Betty, el ama de llaves por más de cincuenta años, nunca se había casado ni dejado para nada la casa, casi tan increíblemente como el pescador compartieron sus delirios muy distantes, como dos grillos separados por un manojo de hierva. Tuvo que morir, no podía seguir siendo la señora de los eternos treinta, era insoportable para todos verla inalterable al paso del tiempo, verla serla misma año tras año, mientras ellos, incluyendo a su madre, envejecían a la velocidad del rayo, con decir que cuando él cumplió los doce, ya asomaban en su frente gruesas arrugas y su espalda se le encorvaba por la edad, mientras que a Betty se le erguían hermosos los pechos a la luz de las mañanas en las que tendía la ropa lavada.
Por otra parte, no había sabido nada más de la madre, desde que huyeron con su hermana, no volvió a saber de ella, quién quizá ya para entonces habría muerto sin que se dieran cuenta, ya que recordó de pronto que la tarde en la que decidió acabar con Betty, su madre llevaba sin ser vista por lo menos dos semanas, y a pesar de que solía internarse en el bosque de abedules días enteros, sospechó que de repente colgaban sus tripas y su cabeza sin ojos ni sesos de los ganchos del establo, pues por aquel entonces recordó no distinguir entre lo que hacía en sueños y despierto, pero solo era una sospecha, por lo que la echó al olvido, y volvió a lo suyo, a la sorpresiva incursión nocturna de la habitación de Betty, armado con el robusto tizón de hierro macizo.

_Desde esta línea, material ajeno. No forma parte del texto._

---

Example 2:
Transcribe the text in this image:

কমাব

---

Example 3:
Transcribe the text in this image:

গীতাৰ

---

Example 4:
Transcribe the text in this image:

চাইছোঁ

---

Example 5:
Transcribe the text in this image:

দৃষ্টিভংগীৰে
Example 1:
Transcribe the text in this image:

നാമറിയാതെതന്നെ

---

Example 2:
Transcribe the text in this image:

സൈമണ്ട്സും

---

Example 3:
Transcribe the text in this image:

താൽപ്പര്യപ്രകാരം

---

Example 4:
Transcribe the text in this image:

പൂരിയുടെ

La molió hasta perforar el entablado, y se largó recogiendo sus trastos, la hermana hizo lo mismo en cuanto vio la escena del crimen.

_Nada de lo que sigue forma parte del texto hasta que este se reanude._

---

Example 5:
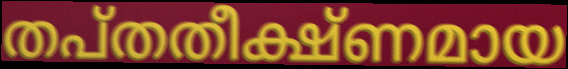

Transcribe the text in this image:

തപ്തതീക്ഷ്ണമായ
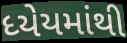
ધ્યેયમાંથી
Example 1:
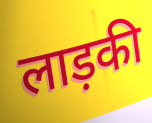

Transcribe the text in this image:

लाड़की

Empujó la puerta, adentro estaba tan oscuro como en una cueva, encendió un cerillo y en una fracción de segundo creyó ver al fondo dos pupilas encendidas de vida. Por lo que decidió entrar y cerrar por dentro porsiacaso, para en el caso de que hubiese alguien, se las viera con él. Encendió otro cerillo pero no pudo ver más que un pequeño instante, incluso menor al anterior, pero que bastó para sentir una violenta sombra abalanzarse sobre su cabeza, obscureciéndole por completo la visión y el sentido.

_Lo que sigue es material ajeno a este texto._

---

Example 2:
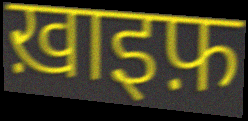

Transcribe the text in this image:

ख़ाइफ़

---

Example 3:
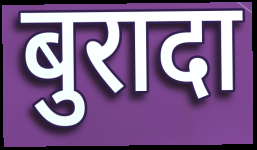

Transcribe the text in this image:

बुरादा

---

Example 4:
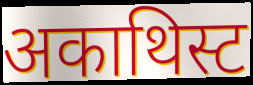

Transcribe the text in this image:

अकाथिस्ट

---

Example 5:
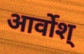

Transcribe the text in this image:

आर्वोश्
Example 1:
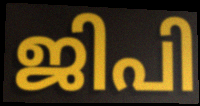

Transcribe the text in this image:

ജിപി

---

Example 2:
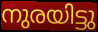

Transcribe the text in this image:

നുരയിട്ടു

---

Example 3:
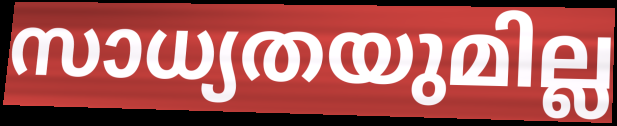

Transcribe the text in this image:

സാധ്യതയുമില്ല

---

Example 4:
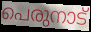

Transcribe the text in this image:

പെരുനാട്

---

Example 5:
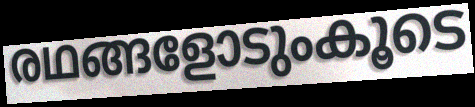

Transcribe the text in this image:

രഥങ്ങളോടുംകൂടെ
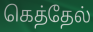
கெத்தேல்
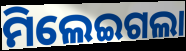
ମିଲେଇଗଲା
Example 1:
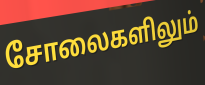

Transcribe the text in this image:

சோலைகளிலும்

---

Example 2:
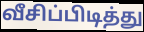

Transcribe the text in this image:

வீசிப்பிடித்து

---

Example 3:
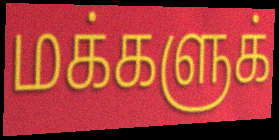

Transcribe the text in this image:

மக்களுக்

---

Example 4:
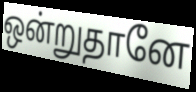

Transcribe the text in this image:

ஒன்றுதானே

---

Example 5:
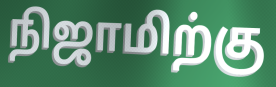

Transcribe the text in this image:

நிஜாமிற்கு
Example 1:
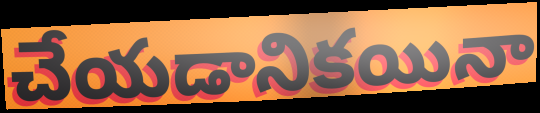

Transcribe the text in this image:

చేయడానికయినా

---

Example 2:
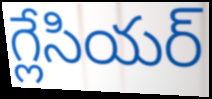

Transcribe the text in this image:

గ్లేసియర్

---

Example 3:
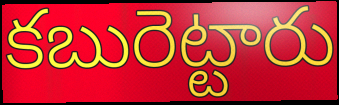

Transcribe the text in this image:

కబురెట్టారు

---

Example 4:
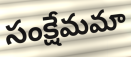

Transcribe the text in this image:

సంక్షేమమా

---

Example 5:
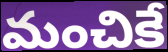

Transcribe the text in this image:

మంచికే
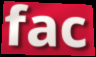
fac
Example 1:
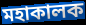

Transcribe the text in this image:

Por las noches dicen quienes pasan con sus vehículos, que la casa mantiene sus velas encendidas, que todo cobra vida en algún momento de la noche, cuando está tan sola que es imposible no oír su respiración gutural, como de voces cavernosas y que a lo lejos dos pequeños fulgores, como de fuegos voladores, se mantienen suspendidas a la altura del tamaño de un hombre promedio, junto al alfeizar, imperturbables, constantes, amenazadores, siniestros.